[[ Source material open ]]
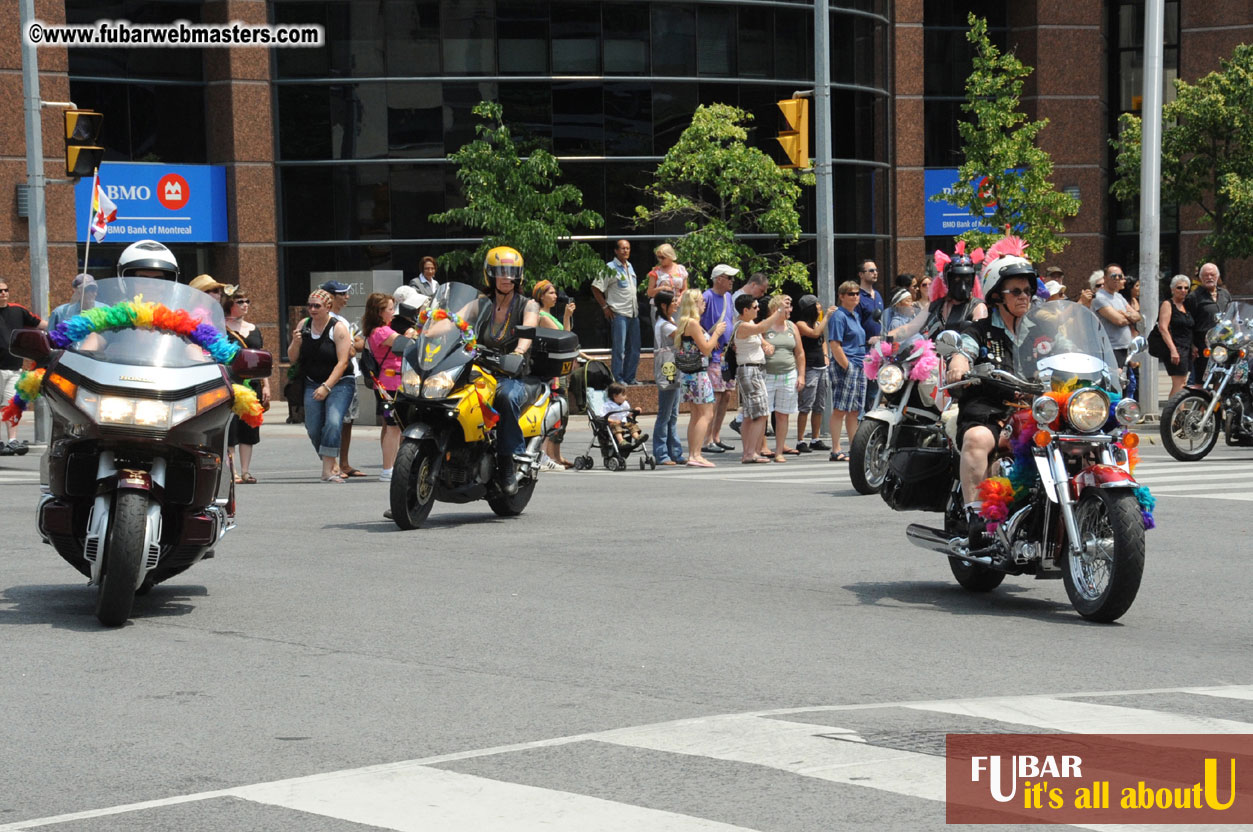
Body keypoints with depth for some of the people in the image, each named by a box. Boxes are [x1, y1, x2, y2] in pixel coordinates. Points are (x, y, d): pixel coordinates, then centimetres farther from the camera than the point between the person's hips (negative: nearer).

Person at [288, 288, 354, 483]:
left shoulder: (338, 328, -9)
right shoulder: (304, 325, 6)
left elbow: (343, 362, -15)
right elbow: (292, 359, 10)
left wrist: (327, 387, -21)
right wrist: (295, 342, -11)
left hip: (339, 383, -5)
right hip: (312, 384, 5)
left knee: (333, 423, -22)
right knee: (313, 428, -2)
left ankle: (328, 470, -23)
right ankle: (331, 463, 18)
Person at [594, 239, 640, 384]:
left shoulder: (630, 267, 14)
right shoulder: (610, 268, -8)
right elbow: (596, 288, -10)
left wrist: (635, 305, 17)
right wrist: (605, 307, -11)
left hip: (633, 313, 7)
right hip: (619, 313, -7)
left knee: (634, 349, 10)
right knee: (619, 348, -5)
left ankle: (630, 378, 18)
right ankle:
[[ Source material closed ]]
Go through the entries and return each line where the word "wrist" appears.

* Response area *
left wrist: (327, 387, -21)
right wrist: (295, 342, -11)
left wrist: (635, 305, 17)
right wrist: (605, 307, -11)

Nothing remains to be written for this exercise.